Ideally, what you would like to do is buffer up the message until there's space in the channel. I cover this later in the talk under "What can be done".
Ideally, what you would like to do is buffer up the message until there's space in the channel. I cover this later in the talk under "What can be done".
Is that ideal, though? I mean, the channel is the buffer. If you need more buffer, it should have been bigger to start with. Generally this reflects a resource exhaustion failure, which you don't handle by adding code. Fix the resource allocation.
It depends on how tolerant you are to losing messages under backpressure. In some cases at work we set a large channel size, and then panic if it's exceeded.
The double-loop thing effectively creates a blocking operation. Something you can do directly. Why all the complexity?

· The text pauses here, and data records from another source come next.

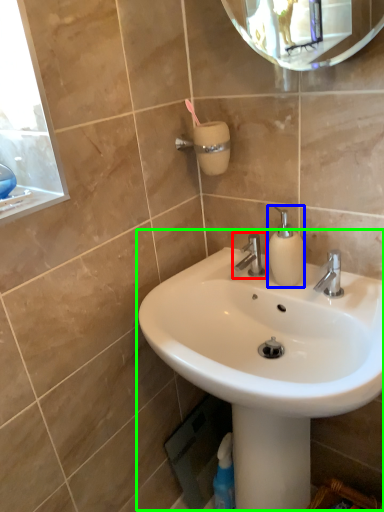
Question: Which object is the closest to the tap (highlighted by a red box)? Choose among these: soap dispenser (highlighted by a blue box) or sink (highlighted by a green box).

Choices:
 (A) soap dispenser
 (B) sink

Answer: (A)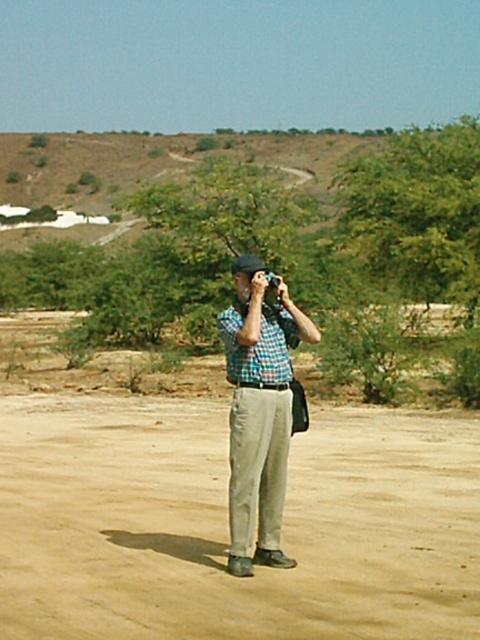
Question: Is tan sandy ground at center wider than checkered fabric shirt at center?

Choices:
 (A) yes
 (B) no

Answer: (A)

Question: Where is tan sandy ground at center located in relation to checkered fabric shirt at center in the image?

Choices:
 (A) above
 (B) below

Answer: (B)

Question: Is tan sandy ground at center above checkered fabric shirt at center?

Choices:
 (A) no
 (B) yes

Answer: (A)

Question: Which object appears farthest from the camera in this image?

Choices:
 (A) checkered fabric shirt at center
 (B) tan sandy ground at center

Answer: (A)

Question: Among these objects, which one is farthest from the camera?

Choices:
 (A) tan sandy ground at center
 (B) checkered fabric shirt at center

Answer: (B)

Agreed that in the narrow case of a timeout it doesn't buy you much (and things like network sockets often let you do timeouts in synchronous code). But often you do want the power to do selects and more complex state machines. I wrote a blog post a couple years ago talking about why a project I'm the author of, cargo-nextest, switched from sync Rust to async. https://sunshowers.io/posts/nextest-and-tokio/
To this day I'm not aware of a better way to express what's become a set of increasingly complex state machines (the most recent improvement being to make the state machines responsive to user input). Nextest's runner loop is structured mostly like a GUI event loop, but without explicit state machines. It's quite nice being able to write code that's this complex in a bug-free manner.